*** Begin section ***
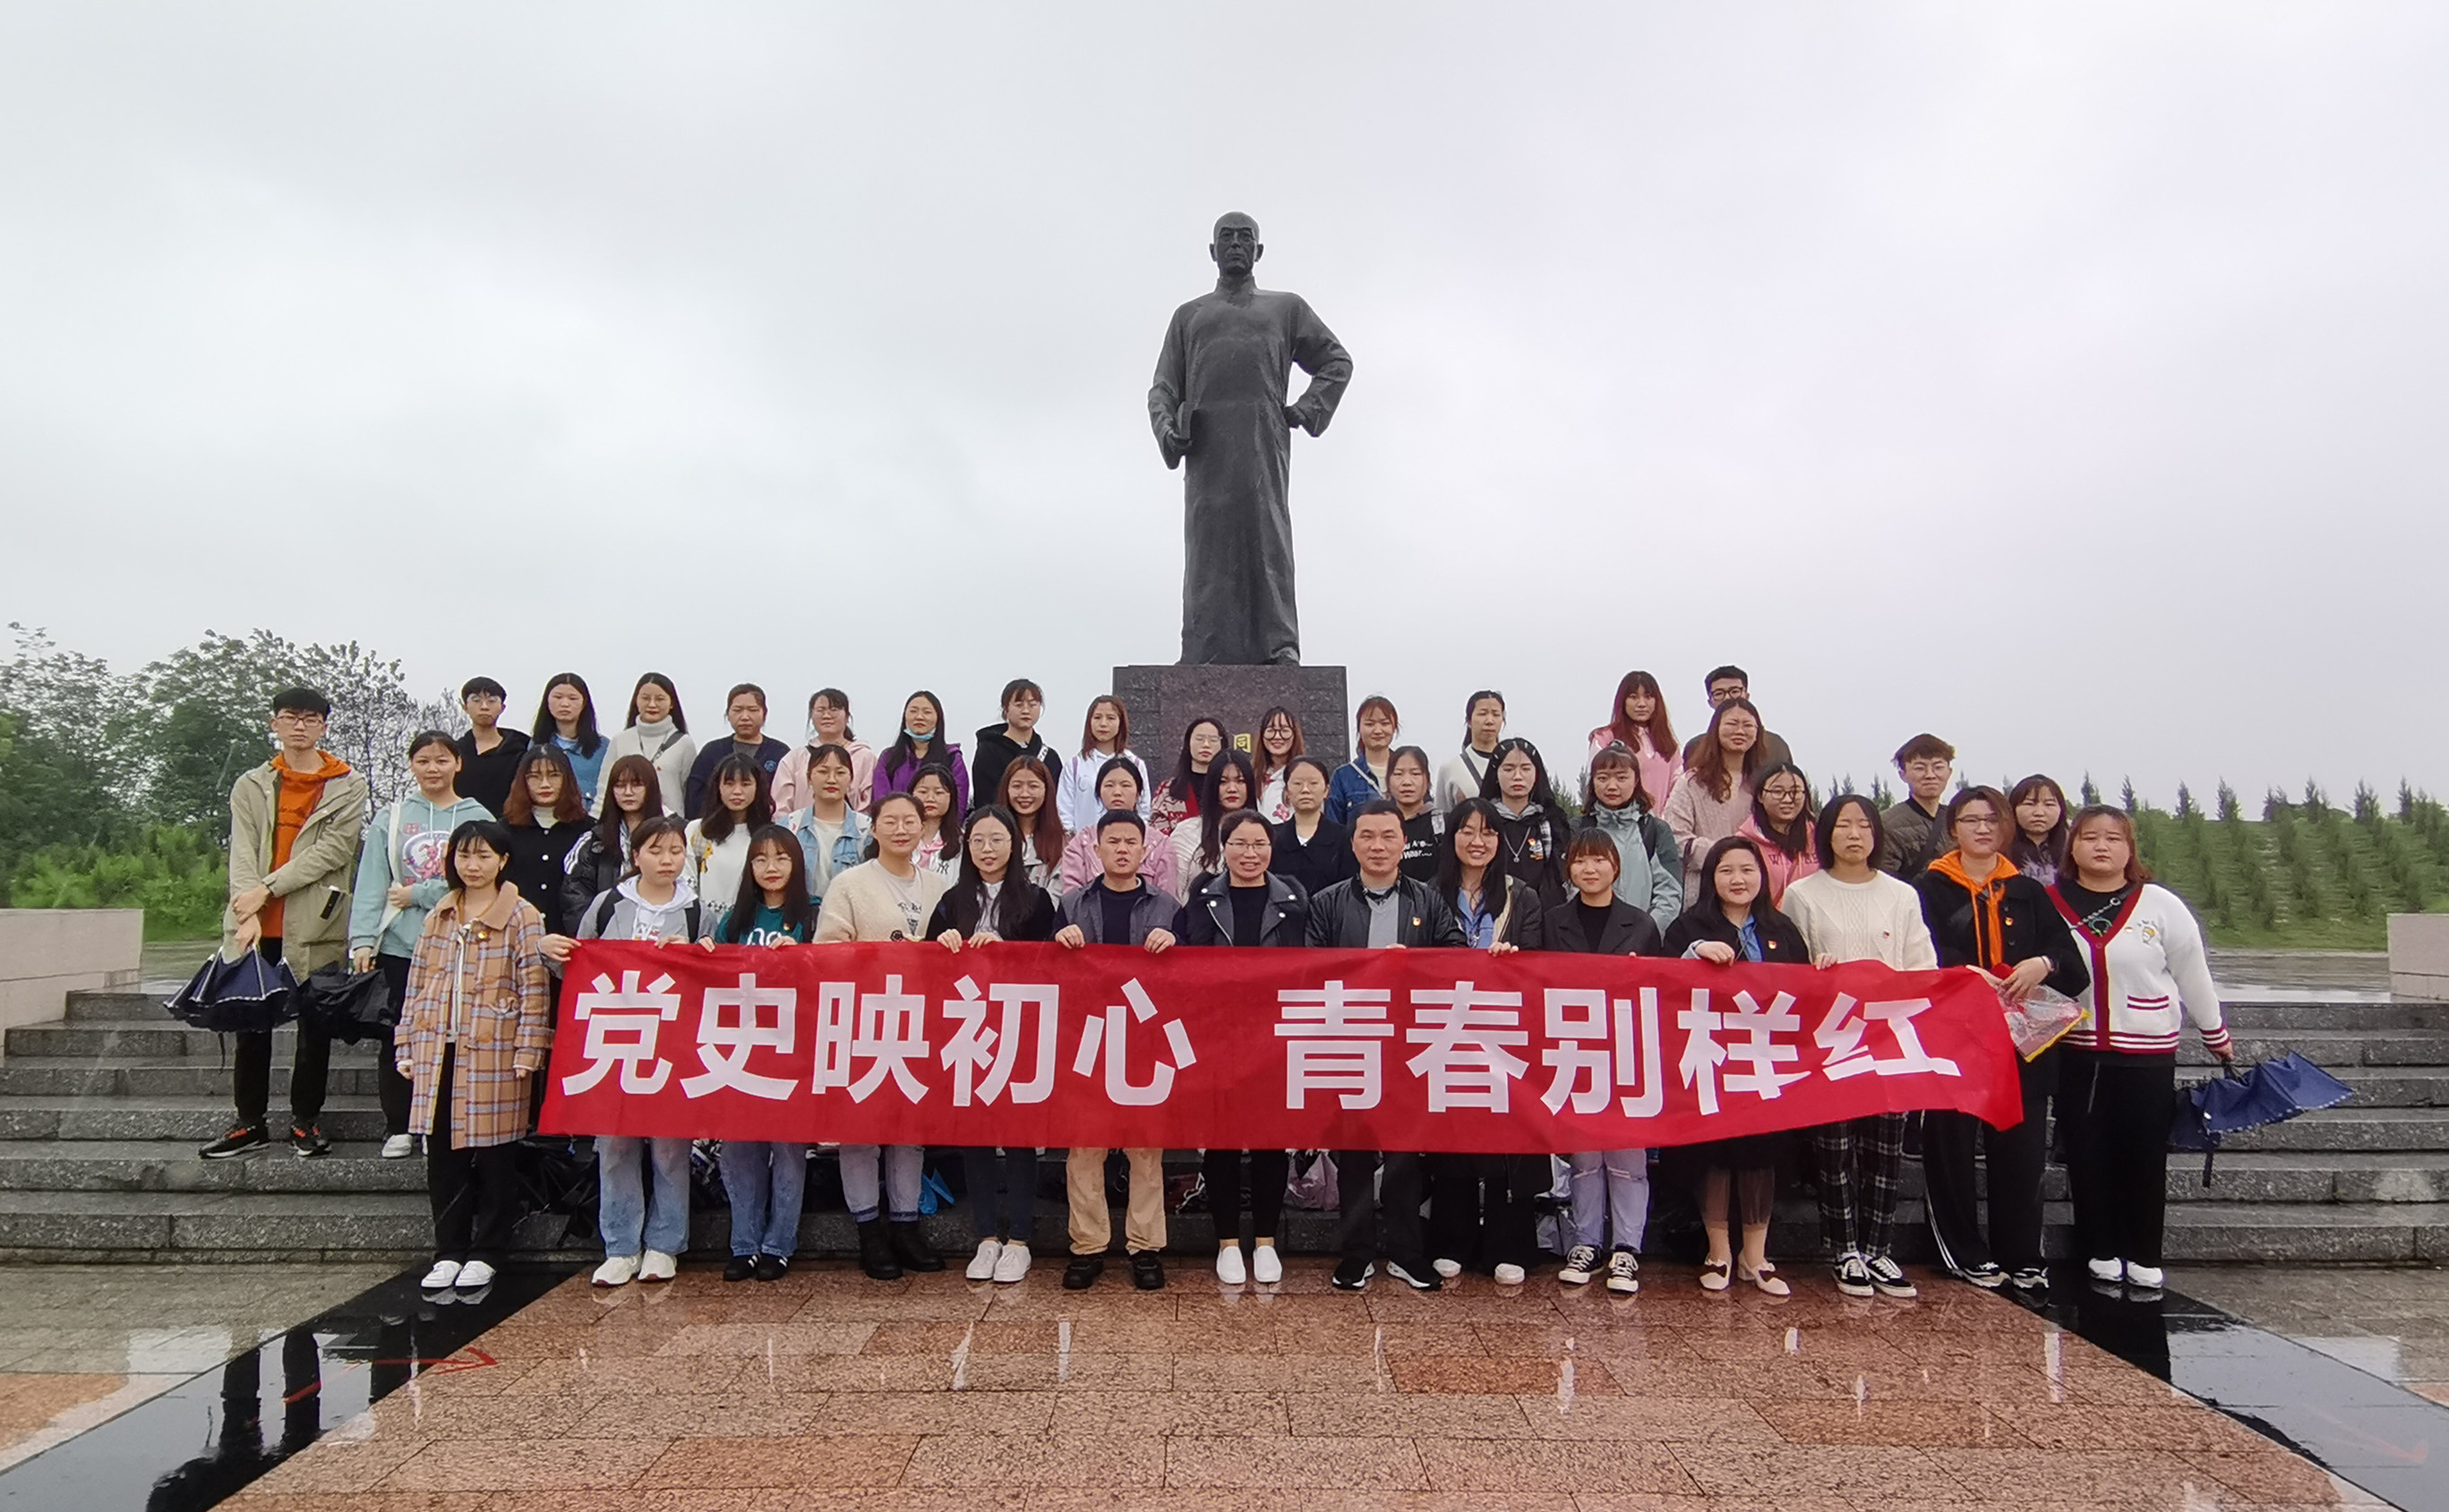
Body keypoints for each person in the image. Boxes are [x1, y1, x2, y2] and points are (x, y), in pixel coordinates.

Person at [2049, 806, 2235, 1293]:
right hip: (2077, 1049)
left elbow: (2192, 971)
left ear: (2130, 849)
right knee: (2087, 1153)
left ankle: (2145, 1252)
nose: (2101, 846)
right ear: (2072, 846)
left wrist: (2214, 1031)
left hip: (2147, 1053)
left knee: (2144, 1154)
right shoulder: (2049, 901)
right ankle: (2101, 1248)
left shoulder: (2159, 904)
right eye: (2090, 837)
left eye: (2114, 838)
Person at [1914, 785, 2090, 1293]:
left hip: (2020, 1043)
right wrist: (1961, 972)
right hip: (1951, 1040)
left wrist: (2043, 963)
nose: (1982, 829)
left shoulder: (2027, 891)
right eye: (1971, 820)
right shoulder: (1927, 888)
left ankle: (2022, 1256)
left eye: (1992, 820)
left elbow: (2071, 964)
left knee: (2021, 1150)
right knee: (1950, 1148)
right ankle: (1961, 1252)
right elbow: (1916, 955)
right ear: (1953, 829)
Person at [201, 688, 370, 1162]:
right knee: (250, 1025)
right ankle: (248, 1122)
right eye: (291, 717)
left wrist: (267, 889)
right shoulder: (251, 784)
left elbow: (333, 851)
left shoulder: (347, 784)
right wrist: (249, 910)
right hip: (256, 925)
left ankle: (305, 1120)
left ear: (323, 727)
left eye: (311, 718)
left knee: (315, 1028)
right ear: (274, 723)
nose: (300, 725)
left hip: (315, 923)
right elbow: (241, 851)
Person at [1783, 796, 1938, 1300]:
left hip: (1888, 1039)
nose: (1854, 834)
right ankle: (1844, 1249)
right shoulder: (1803, 894)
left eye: (1864, 825)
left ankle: (1879, 1249)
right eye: (1843, 825)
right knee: (1835, 1148)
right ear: (1826, 834)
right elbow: (1790, 966)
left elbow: (1921, 965)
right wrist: (1816, 971)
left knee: (1885, 1148)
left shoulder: (1901, 895)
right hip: (1829, 1041)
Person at [1309, 799, 1467, 1292]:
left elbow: (1456, 957)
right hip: (1350, 1038)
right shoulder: (1328, 902)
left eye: (1388, 836)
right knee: (1354, 1153)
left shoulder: (1429, 900)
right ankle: (1356, 1254)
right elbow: (1309, 970)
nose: (1378, 846)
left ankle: (1405, 1252)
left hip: (1408, 1042)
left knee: (1404, 1152)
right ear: (1353, 843)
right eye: (1367, 836)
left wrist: (1413, 965)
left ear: (1403, 843)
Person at [395, 821, 551, 1294]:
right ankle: (449, 1249)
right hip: (437, 1047)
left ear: (502, 861)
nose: (473, 865)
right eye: (464, 855)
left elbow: (534, 987)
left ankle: (488, 1249)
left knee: (496, 1152)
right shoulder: (440, 913)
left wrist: (529, 1048)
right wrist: (406, 1041)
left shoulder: (523, 915)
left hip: (494, 1048)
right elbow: (417, 983)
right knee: (442, 1154)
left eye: (484, 856)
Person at [1665, 835, 1811, 1296]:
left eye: (1747, 870)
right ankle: (1718, 1252)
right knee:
*** End section ***
EXERCISE REQUIREMENTS: Using the listing above, copy exactly the line that contains "right shoulder: (2049, 901)", the line that contains "right wrist: (1816, 971)", and each line that falls between them.

RESULT OF THIS EXERCISE:
right shoulder: (2049, 901)
right ankle: (2101, 1248)
left shoulder: (2159, 904)
right eye: (2090, 837)
left eye: (2114, 838)
Person at [1914, 785, 2090, 1293]:
left hip: (2020, 1043)
right wrist: (1961, 972)
right hip: (1951, 1040)
left wrist: (2043, 963)
nose: (1982, 829)
left shoulder: (2027, 891)
right eye: (1971, 820)
right shoulder: (1927, 888)
left ankle: (2022, 1256)
left eye: (1992, 820)
left elbow: (2071, 964)
left knee: (2021, 1150)
right knee: (1950, 1148)
right ankle: (1961, 1252)
right elbow: (1916, 955)
right ear: (1953, 829)
Person at [201, 688, 370, 1162]:
right knee: (250, 1025)
right ankle: (248, 1122)
right eye: (291, 717)
left wrist: (267, 889)
right shoulder: (251, 784)
left elbow: (333, 851)
left shoulder: (347, 784)
right wrist: (249, 910)
right hip: (256, 925)
left ankle: (305, 1120)
left ear: (323, 727)
left eye: (311, 718)
left knee: (315, 1028)
right ear: (274, 723)
nose: (300, 725)
left hip: (315, 923)
right elbow: (241, 851)
Person at [1783, 796, 1938, 1300]:
left hip: (1888, 1039)
nose: (1854, 834)
right ankle: (1844, 1249)
right shoulder: (1803, 894)
left eye: (1864, 825)
left ankle: (1879, 1249)
right eye: (1843, 825)
right knee: (1835, 1148)
right ear: (1826, 834)
right elbow: (1790, 966)
left elbow: (1921, 965)
right wrist: (1816, 971)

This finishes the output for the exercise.